Text section:
%%

In Chicago, a Russian pianist is invited to play for mental patients in an attempt to gauge whether music may have a palliative effect on the insane.
José R. Capablanca and Dr. Emanuel Lasker begin play for the world’s chess championship in Havana. Capablanca, playing as white, opens with a Queen’s gambit which Dr. Lasker declines. The match is adjourned after 32 moves, and the contest declared completely even.
No update is issued on the health of Caruso.
The Weather: Showers today, followed by clearing and colder; Thursday, fair; strong south to northwest winds.
This story tells of the conclusion to the Jake Hamon murder trial, and features the testimony of the accused, Clara Smith Hamon—Jake’s lover and the wife of his nephew. For the second week in a row, I’ll issue a content warning: this story features some pretty graphically described violence. Skip it if that doesn’t sound like your speed.
Clara Smith Hamon, on trial for the murder of her employer, Jake L. Hamon, Oklahoma oil man, re-enacted on the witness stand today the same scene when she shot Hamon, who, she swore, had beaten her and cursed her, and at the moment of the shooting was threatening to strike her with a chair. She maintained, also, under cross-examination, that she had not intended to kill Hamon.
Her testimony was the last of the day, and the defense announced that except for the admissibility as evidence of letters from the woman to Hamon, it rested its case.…
Tells Her Story of Shooting
The woman spoke dramatically, in a cool, low pitched voice, hesitating only when she told that Hamon had cursed her. After answering a few preliminary questions she launched directly into her narrative, beginning with the morning of the shooting.
“We had breakfast about 11 o’clock,” she said. “After breakfast Mr. Hamon left me; I presume he went to his office; he usually did on Sunday morning. I went back to my room and in the afternoon about 3:30 or 3 o’clock, I don’t just remember, he came back to the room and we had a very pleasant conversation. He lay down on his bed to rest, but he only stayed a short time, perhaps less than an hour. Then he went back to the office, said he had some friends waiting or some politicians, I don’t just remember whom.
“I was busy cleaning up my room and getting my clothes ready to go away to California, and I decided that I would like to have a little ride, so I got in my car. That was about 6 o’clock.
“It was about 7, dark enough for the street lights to be on, when I came back. When I drove up to the hotel, Mr. Hamon was sitting in front in a chair. Between Mr. Hamon and the door of the hotel there was another chair.
“He immediately grabbed me as I passed and shoved me down in the chair and said he wanted to talk to me and used profane language.
“I told him, ‘Please don’t curse here, don’t make a scene. If you want to curse and be mean to me and abuse me, let’s go to the room.’ He continued to curse me and I noticed that the lights in the car were on and I said, ‘Wait a minute; I want to turn the car lights off.’ He turned me loose and I walked to the car and switched off the lights.

%%

Problem: Please list every place name that appears in the news summary above.

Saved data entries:

%%

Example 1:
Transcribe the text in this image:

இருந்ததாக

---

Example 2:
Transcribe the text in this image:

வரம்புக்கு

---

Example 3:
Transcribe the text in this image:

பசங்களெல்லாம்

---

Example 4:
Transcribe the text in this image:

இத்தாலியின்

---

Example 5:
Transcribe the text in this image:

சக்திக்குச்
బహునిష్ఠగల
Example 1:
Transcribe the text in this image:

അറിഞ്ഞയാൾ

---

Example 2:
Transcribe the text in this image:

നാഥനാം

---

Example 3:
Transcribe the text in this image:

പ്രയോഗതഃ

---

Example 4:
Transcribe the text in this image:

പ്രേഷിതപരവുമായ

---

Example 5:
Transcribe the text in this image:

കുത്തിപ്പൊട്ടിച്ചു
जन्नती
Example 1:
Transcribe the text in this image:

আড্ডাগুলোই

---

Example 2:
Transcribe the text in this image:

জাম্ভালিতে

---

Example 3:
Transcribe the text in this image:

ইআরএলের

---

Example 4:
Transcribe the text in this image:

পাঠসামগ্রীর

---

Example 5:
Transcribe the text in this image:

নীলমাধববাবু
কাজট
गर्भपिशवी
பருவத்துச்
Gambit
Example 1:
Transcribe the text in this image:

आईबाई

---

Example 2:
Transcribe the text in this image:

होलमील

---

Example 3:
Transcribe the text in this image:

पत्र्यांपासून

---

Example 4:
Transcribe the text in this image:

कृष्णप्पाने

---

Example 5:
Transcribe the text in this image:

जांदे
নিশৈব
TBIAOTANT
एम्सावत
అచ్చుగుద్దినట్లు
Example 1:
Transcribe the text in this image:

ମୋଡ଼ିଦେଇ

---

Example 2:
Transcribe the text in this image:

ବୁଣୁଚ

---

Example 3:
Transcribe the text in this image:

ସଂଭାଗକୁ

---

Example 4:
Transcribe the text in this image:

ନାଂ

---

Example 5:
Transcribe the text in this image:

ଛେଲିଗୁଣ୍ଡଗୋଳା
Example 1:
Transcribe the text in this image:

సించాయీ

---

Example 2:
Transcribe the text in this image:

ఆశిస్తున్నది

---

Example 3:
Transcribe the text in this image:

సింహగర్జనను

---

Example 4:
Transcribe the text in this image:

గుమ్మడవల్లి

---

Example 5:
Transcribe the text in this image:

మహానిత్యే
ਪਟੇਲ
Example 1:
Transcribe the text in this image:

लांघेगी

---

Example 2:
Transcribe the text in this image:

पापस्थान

%%

Answer: Chicago, Havana, Oklahoma, California